任务指令 1 —
逐字抄录奇偶游戏题目中从“Parity game”起到“sequence of numbers.”为止的那一段。

Parity game

Time Limit: 1000MS Memory Limit: 65536K
Total Submissions: 15448 Accepted: 5858

Description

Now and then you play the following game with your friend. Your friend writes down a sequence consisting of zeroes and ones. You choose a continuous subsequence (for example the subsequence from the third to the fifth digit inclusively) and ask him, whether this subsequence contains even or odd number of ones. Your friend answers your question and you can ask him about another subsequence and so on. Your task is to guess the entire sequence of numbers.

You suspect some of your friend’s answers may not be correct and you want to convict him of falsehood. Thus you have decided to write a program to help you in this matter. The program will receive a series of your questions together with the answers you have received from your friend. The aim of this program is to find the first answer which is provably wrong, i.e. that there exists a sequence satisfying answers to all the previous questions, but no such sequence satisfies this answer.

所示信息 —
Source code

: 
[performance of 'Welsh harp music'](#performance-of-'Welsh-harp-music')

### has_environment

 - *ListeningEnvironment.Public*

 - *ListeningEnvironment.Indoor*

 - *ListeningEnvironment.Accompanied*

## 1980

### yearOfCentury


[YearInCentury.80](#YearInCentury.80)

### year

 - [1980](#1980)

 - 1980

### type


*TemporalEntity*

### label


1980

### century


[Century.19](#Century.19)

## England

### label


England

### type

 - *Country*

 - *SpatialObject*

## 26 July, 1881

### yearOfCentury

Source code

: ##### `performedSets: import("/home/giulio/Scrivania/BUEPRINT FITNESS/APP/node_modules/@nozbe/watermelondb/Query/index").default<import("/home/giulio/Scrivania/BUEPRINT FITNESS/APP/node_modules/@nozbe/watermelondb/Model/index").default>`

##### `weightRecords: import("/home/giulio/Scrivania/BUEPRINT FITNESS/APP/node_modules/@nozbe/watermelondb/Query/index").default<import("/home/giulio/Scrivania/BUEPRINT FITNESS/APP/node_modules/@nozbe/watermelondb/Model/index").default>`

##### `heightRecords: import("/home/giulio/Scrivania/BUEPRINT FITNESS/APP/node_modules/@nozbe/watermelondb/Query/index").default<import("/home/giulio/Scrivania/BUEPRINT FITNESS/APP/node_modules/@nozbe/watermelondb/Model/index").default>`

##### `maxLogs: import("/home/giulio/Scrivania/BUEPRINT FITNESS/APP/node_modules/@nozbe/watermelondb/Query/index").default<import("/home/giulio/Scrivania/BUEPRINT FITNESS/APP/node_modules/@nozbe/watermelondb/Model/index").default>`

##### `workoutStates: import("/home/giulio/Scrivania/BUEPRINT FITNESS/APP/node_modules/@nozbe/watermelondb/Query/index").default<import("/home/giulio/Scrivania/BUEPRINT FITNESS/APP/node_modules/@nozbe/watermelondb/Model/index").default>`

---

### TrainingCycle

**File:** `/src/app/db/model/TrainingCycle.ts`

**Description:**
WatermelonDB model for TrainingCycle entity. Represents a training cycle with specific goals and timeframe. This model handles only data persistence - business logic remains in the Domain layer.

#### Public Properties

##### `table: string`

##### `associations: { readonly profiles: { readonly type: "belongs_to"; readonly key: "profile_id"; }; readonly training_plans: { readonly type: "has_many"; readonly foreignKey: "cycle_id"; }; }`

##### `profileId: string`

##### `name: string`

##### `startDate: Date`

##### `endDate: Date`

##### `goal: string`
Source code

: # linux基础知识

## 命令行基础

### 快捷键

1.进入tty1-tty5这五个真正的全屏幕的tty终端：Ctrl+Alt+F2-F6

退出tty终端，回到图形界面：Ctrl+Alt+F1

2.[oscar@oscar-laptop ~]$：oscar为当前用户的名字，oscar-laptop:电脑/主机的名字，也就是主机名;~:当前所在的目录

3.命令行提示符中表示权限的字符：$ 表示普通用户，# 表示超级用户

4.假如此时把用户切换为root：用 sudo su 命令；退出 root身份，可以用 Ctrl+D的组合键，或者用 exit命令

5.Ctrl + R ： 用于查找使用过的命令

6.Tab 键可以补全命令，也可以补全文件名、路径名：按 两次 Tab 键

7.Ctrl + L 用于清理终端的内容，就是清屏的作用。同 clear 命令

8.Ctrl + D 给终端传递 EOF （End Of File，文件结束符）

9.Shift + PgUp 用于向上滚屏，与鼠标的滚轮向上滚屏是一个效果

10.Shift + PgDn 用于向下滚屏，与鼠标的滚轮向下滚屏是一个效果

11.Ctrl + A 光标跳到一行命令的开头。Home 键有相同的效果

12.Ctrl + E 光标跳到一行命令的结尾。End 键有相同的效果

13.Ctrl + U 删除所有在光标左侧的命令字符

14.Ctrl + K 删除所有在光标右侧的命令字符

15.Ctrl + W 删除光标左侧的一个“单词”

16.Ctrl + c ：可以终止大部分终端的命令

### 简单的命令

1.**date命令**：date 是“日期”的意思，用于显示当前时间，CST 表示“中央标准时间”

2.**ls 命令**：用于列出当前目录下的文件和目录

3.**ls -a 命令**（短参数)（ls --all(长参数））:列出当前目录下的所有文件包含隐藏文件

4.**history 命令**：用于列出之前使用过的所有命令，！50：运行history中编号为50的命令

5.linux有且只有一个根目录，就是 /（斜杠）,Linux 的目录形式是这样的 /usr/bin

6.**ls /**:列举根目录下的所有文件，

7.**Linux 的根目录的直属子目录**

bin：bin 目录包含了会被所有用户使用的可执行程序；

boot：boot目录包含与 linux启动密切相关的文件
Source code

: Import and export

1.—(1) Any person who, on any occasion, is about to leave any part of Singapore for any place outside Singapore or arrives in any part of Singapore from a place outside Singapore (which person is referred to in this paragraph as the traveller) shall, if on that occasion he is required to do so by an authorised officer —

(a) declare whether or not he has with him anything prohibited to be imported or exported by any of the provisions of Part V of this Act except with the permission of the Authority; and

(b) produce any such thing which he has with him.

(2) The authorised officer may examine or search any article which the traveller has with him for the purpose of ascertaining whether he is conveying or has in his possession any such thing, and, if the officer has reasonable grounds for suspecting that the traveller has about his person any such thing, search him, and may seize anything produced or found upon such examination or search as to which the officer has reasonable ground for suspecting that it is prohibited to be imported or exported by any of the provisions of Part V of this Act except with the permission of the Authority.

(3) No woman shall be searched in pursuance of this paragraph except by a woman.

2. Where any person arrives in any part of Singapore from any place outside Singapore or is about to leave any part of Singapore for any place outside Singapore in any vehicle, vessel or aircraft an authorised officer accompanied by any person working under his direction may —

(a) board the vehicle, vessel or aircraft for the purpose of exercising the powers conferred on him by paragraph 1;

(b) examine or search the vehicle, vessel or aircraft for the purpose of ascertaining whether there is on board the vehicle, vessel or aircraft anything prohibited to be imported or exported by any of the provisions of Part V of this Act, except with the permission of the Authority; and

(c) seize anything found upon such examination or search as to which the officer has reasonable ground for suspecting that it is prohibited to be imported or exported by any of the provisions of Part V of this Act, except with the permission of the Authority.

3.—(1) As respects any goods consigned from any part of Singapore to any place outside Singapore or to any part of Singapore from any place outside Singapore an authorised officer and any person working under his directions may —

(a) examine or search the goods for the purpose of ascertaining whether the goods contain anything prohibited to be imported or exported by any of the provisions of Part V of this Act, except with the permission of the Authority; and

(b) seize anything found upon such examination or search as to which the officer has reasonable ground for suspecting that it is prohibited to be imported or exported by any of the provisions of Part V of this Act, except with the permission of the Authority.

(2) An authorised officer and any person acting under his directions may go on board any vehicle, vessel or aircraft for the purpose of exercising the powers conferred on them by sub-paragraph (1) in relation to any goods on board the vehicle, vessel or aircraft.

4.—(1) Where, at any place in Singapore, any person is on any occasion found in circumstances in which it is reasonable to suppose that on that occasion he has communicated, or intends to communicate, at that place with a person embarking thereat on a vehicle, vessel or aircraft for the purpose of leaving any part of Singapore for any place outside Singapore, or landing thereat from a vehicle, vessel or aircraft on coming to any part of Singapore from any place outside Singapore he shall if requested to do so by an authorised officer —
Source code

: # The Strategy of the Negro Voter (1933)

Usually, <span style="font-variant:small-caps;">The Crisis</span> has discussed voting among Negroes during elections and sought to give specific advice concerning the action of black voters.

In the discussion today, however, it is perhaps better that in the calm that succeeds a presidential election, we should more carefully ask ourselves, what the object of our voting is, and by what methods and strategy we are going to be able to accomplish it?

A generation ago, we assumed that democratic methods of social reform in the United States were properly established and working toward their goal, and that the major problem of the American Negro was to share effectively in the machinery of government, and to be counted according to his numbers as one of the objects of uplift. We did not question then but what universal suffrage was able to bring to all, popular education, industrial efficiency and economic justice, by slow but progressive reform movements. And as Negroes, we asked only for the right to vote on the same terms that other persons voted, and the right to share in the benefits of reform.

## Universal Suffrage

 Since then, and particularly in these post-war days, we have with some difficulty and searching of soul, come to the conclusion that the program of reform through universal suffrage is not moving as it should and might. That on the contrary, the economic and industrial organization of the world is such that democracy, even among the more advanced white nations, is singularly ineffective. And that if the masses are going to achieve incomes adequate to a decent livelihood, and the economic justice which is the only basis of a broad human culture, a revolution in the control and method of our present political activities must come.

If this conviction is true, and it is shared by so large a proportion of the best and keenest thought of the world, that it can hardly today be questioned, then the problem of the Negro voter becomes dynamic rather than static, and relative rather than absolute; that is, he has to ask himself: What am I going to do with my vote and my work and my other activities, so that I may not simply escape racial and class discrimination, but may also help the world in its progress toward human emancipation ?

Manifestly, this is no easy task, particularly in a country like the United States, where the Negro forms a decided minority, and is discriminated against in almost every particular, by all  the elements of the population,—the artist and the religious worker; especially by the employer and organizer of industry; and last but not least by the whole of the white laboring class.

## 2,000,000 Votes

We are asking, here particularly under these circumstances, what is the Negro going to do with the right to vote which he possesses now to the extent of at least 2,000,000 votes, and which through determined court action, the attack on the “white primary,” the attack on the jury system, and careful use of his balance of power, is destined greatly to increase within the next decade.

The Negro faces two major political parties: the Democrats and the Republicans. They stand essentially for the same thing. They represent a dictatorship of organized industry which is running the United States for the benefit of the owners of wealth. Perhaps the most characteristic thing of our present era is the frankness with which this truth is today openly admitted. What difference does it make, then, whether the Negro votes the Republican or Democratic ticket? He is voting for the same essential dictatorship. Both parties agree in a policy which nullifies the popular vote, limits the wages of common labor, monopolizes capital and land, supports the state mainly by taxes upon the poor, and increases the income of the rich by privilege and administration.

任务指令 2 —
把上方各行中从含有“12.Ctrl + E 光标跳到一行命令的结尾。End 键有相同的效果”的那一行到含有“4.**history 命令”的那一行（首尾两行都算在内）做成 Markdown 表格，两列分别命名为“序号”和“内容”，空行不列入。

结果 1 —
Parity game

Time Limit: 1000MS Memory Limit: 65536K
Total Submissions: 15448 Accepted: 5858

Description

Now and then you play the following game with your friend. Your friend writes down a sequence consisting of zeroes and ones. You choose a continuous subsequence (for example the subsequence from the third to the fifth digit inclusively) and ask him, whether this subsequence contains even or odd number of ones. Your friend answers your question and you can ask him about another subsequence and so on. Your task is to guess the entire sequence of numbers.

结果 2 —
| 序号 | 内容 |
|---|---|
| 1 | 12.Ctrl + E 光标跳到一行命令的结尾。End 键有相同的效果 |
| 2 | 13.Ctrl + U 删除所有在光标左侧的命令字符 |
| 3 | 14.Ctrl + K 删除所有在光标右侧的命令字符 |
| 4 | 15.Ctrl + W 删除光标左侧的一个“单词” |
| 5 | 16.Ctrl + c ：可以终止大部分终端的命令 |
| 6 | ### 简单的命令 |
| 7 | 1.**date命令**：date 是“日期”的意思，用于显示当前时间，CST 表示“中央标准时间” |
| 8 | 2.**ls 命令**：用于列出当前目录下的文件和目录 |
| 9 | 3.**ls -a 命令**（短参数)（ls --all(长参数））:列出当前目录下的所有文件包含隐藏文件 |
| 10 | 4.**history 命令**：用于列出之前使用过的所有命令，！50：运行history中编号为50的命令 |